Work to be completed:
Write out the text of every one of the records below character for character, omitting the pictures.

Data:
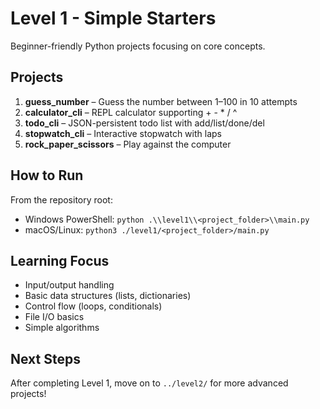 # Level 1 - Simple Starters

Beginner-friendly Python projects focusing on core concepts.

## Projects

1. **guess_number** – Guess the number between 1–100 in 10 attempts
2. **calculator_cli** – REPL calculator supporting + - * / ^
3. **todo_cli** – JSON-persistent todo list with add/list/done/del
4. **stopwatch_cli** – Interactive stopwatch with laps
5. **rock_paper_scissors** – Play against the computer

## How to Run

From the repository root:

- Windows PowerShell: `python .\\level1\\<project_folder>\\main.py`
- macOS/Linux: `python3 ./level1/<project_folder>/main.py`

## Learning Focus

- Input/output handling
- Basic data structures (lists, dictionaries)
- Control flow (loops, conditionals)
- File I/O basics
- Simple algorithms

## Next Steps

After completing Level 1, move on to `../level2/` for more advanced projects!
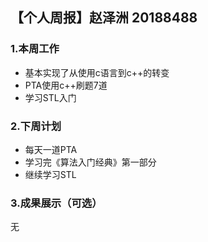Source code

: ## 【个人周报】赵泽洲 20188488
### 1.本周工作
* 基本实现了从使用c语言到c++的转变
* PTA使用c++刷题7道
* 学习STL入门
### 2.下周计划
* 每天一道PTA
* 学习完《算法入门经典》第一部分
* 继续学习STL
### 3.成果展示（可选）
无
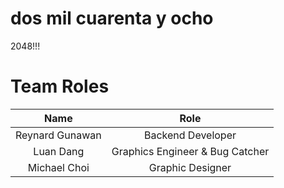 # dos mil cuarenta y ocho
2048!!!

# Team Roles
|        Name      |                    Role                    |
| :---------------:| :----------------------------------------: |
| Reynard Gunawan  |              Backend Developer             |
|     Luan Dang    |       Graphics Engineer & Bug Catcher      |
|   Michael Choi   |               Graphic Designer             |
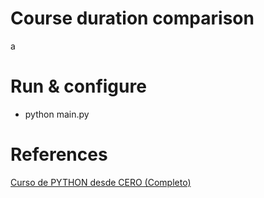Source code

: # Course duration comparison

a

# Run & configure

- python main.py

# References

[Curso de PYTHON desde CERO (Completo)](https://www.youtube.com/watch?v=nKPbfIU442g&t=24993s&pp=ygUJc295IGRhbHRv)
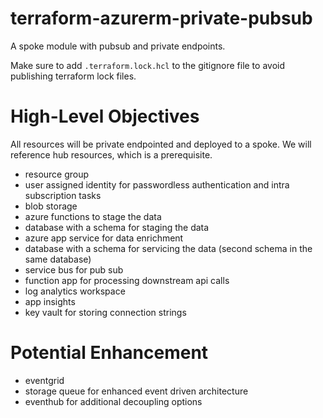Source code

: # terraform-azurerm-private-pubsub
A spoke module with pubsub and private endpoints.

Make sure to add `.terraform.lock.hcl` to the gitignore file to avoid publishing terraform lock files.

# High-Level Objectives

All resources will be private endpointed and deployed to a spoke.  We will reference hub resources, which is a prerequisite.

- resource group
- user assigned identity for passwordless authentication and intra subscription tasks
- blob storage
- azure functions to stage the data
- database with a schema for staging the data
- azure app service for data enrichment
- database with a schema for servicing the data (second schema in the same database)
- service bus for pub sub 
- function app for processing downstream api calls
- log analytics workspace
- app insights
- key vault for storing connection strings

# Potential Enhancement

- eventgrid
- storage queue for enhanced event driven architecture
- eventhub for additional decoupling options


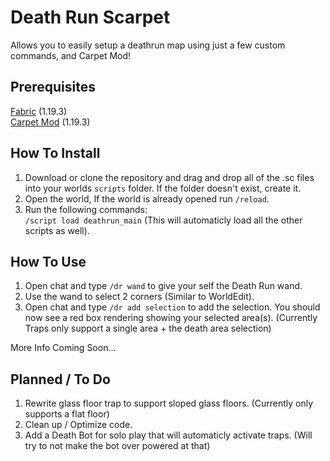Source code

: # Death Run Scarpet

Allows you to easily setup a deathrun map using just a few custom commands, and Carpet Mod!

## Prerequisites
[Fabric](https://fabricmc.net/use/installer/) (1.19.3)<br>
[Carpet Mod](https://www.curseforge.com/minecraft/mc-mods/carpet/files?version=1.19.3) (1.19.3)

## How To Install
1. Download or clone the repository and drag and drop all of the .sc files into your worlds `scripts` folder. If the folder doesn't exist, create it.
2. Open the world, If the world is already opened run `/reload`.
3. Run the following commands:<br>
`/script load deathrun_main` (This will automaticly load all the other scripts as well).

## How To Use
1. Open chat and type `/dr wand` to give your self the Death Run wand.
2. Use the wand to select 2 corners (Similar to WorldEdit).
3. Open chat and type `/dr add selection` to add the selection. You should now see a red box rendering showing your selected area(s). (Currently Traps only support a single area + the death area selection)

More Info Coming Soon...

## Planned / To Do
1. Rewrite glass floor trap to support sloped glass floors. (Currently only supports a flat floor)
2. Clean up / Optimize code.
3. Add a Death Bot for solo play that will automaticly activate traps. (Will try to not make the bot over powered at that)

Exercise result:
 # Level 1 - Simple Starters

Beginner-friendly Python projects focusing on core concepts.

## Projects

1. **guess_number** – Guess the number between 1–100 in 10 attempts
2. **calculator_cli** – REPL calculator supporting + - * / ^
3. **todo_cli** – JSON-persistent todo list with add/list/done/del
4. **stopwatch_cli** – Interactive stopwatch with laps
5. **rock_paper_scissors** – Play against the computer

## How to Run

From the repository root:

- Windows PowerShell: `python .\\level1\\<project_folder>\\main.py`
- macOS/Linux: `python3 ./level1/<project_folder>/main.py`

## Learning Focus

- Input/output handling
- Basic data structures (lists, dictionaries)
- Control flow (loops, conditionals)
- File I/O basics
- Simple algorithms

## Next Steps

After completing Level 1, move on to `../level2/` for more advanced projects!
Source code

: ## 【个人周报】赵泽洲 20188488
### 1.本周工作
* 基本实现了从使用c语言到c++的转变
* PTA使用c++刷题7道
* 学习STL入门
### 2.下周计划
* 每天一道PTA
* 学习完《算法入门经典》第一部分
* 继续学习STL
### 3.成果展示（可选）
无
 # dos mil cuarenta y ocho
2048!!!

# Team Roles
|        Name      |                    Role                    |
| :---------------:| :----------------------------------------: |
| Reynard Gunawan  |              Backend Developer             |
|     Luan Dang    |       Graphics Engineer & Bug Catcher      |
|   Michael Choi   |               Graphic Designer             |
Source code

: # Course duration comparison

a

# Run & configure

- python main.py

# References

[Curso de PYTHON desde CERO (Completo)](https://www.youtube.com/watch?v=nKPbfIU442g&t=24993s&pp=ygUJc295IGRhbHRv)
Source code

: # terraform-azurerm-private-pubsub
A spoke module with pubsub and private endpoints.

Make sure to add `.terraform.lock.hcl` to the gitignore file to avoid publishing terraform lock files.

# High-Level Objectives

All resources will be private endpointed and deployed to a spoke.  We will reference hub resources, which is a prerequisite.

- resource group
- user assigned identity for passwordless authentication and intra subscription tasks
- blob storage
- azure functions to stage the data
- database with a schema for staging the data
- azure app service for data enrichment
- database with a schema for servicing the data (second schema in the same database)
- service bus for pub sub 
- function app for processing downstream api calls
- log analytics workspace
- app insights
- key vault for storing connection strings

# Potential Enhancement

- eventgrid
- storage queue for enhanced event driven architecture
- eventhub for additional decoupling options


Source code

: # Death Run Scarpet

Allows you to easily setup a deathrun map using just a few custom commands, and Carpet Mod!

## Prerequisites
[Fabric](https://fabricmc.net/use/installer/) (1.19.3)<br>
[Carpet Mod](https://www.curseforge.com/minecraft/mc-mods/carpet/files?version=1.19.3) (1.19.3)

## How To Install
1. Download or clone the repository and drag and drop all of the .sc files into your worlds `scripts` folder. If the folder doesn't exist, create it.
2. Open the world, If the world is already opened run `/reload`.
3. Run the following commands:<br>
`/script load deathrun_main` (This will automaticly load all the other scripts as well).

## How To Use
1. Open chat and type `/dr wand` to give your self the Death Run wand.
2. Use the wand to select 2 corners (Similar to WorldEdit).
3. Open chat and type `/dr add selection` to add the selection. You should now see a red box rendering showing your selected area(s). (Currently Traps only support a single area + the death area selection)

More Info Coming Soon...

## Planned / To Do
1. Rewrite glass floor trap to support sloped glass floors. (Currently only supports a flat floor)
2. Clean up / Optimize code.
3. Add a Death Bot for solo play that will automaticly activate traps. (Will try to not make the bot over powered at that)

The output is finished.